Dataset entries:
====================

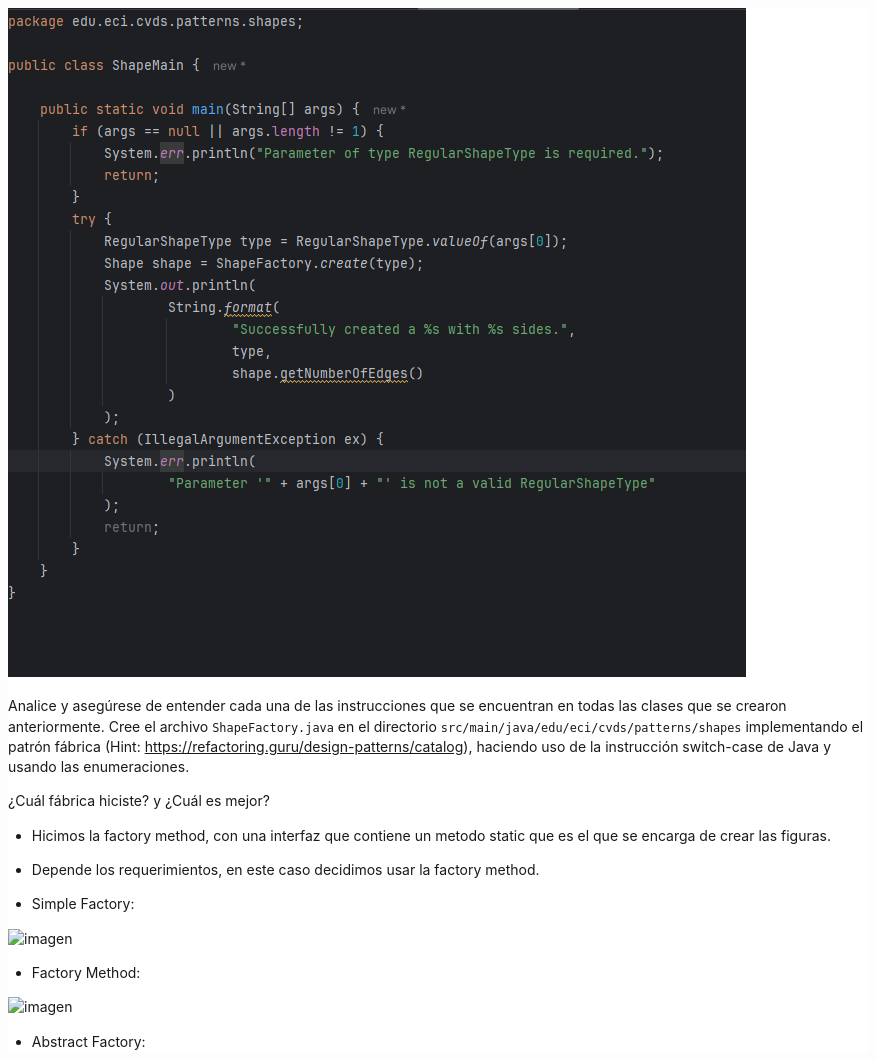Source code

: ![alt text](images/main.png)

Analice y asegúrese de entender cada una de las instrucciones que se encuentran en todas las clases que se crearon anteriormente. Cree el archivo `ShapeFactory.java` en el directorio `src/main/java/edu/eci/cvds/patterns/shapes` implementando el patrón fábrica (Hint: https://refactoring.guru/design-patterns/catalog), haciendo uso de la instrucción switch-case de Java y usando las enumeraciones.

¿Cuál fábrica hiciste? y ¿Cuál es mejor?
- Hicimos la factory method, con una interfaz que contiene un metodo static que es el que se encarga de crear las figuras.
- Depende los requerimientos, en este caso decidimos usar la factory method.

- Simple Factory:

![imagen](https://github.com/PDSW-ECI/labs/assets/4140058/0788a0b7-a071-4b90-ac3f-5982289ff3b3)

- Factory Method:

![imagen](https://github.com/PDSW-ECI/labs/assets/4140058/cd82548d-347b-4a10-88bd-2d203dac12bd)
- Abstract Factory:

====================

> _To-do item_:
In the entries above, how many lines include the word "fábrica"? Only the number should be given.

> _Written solution_:
2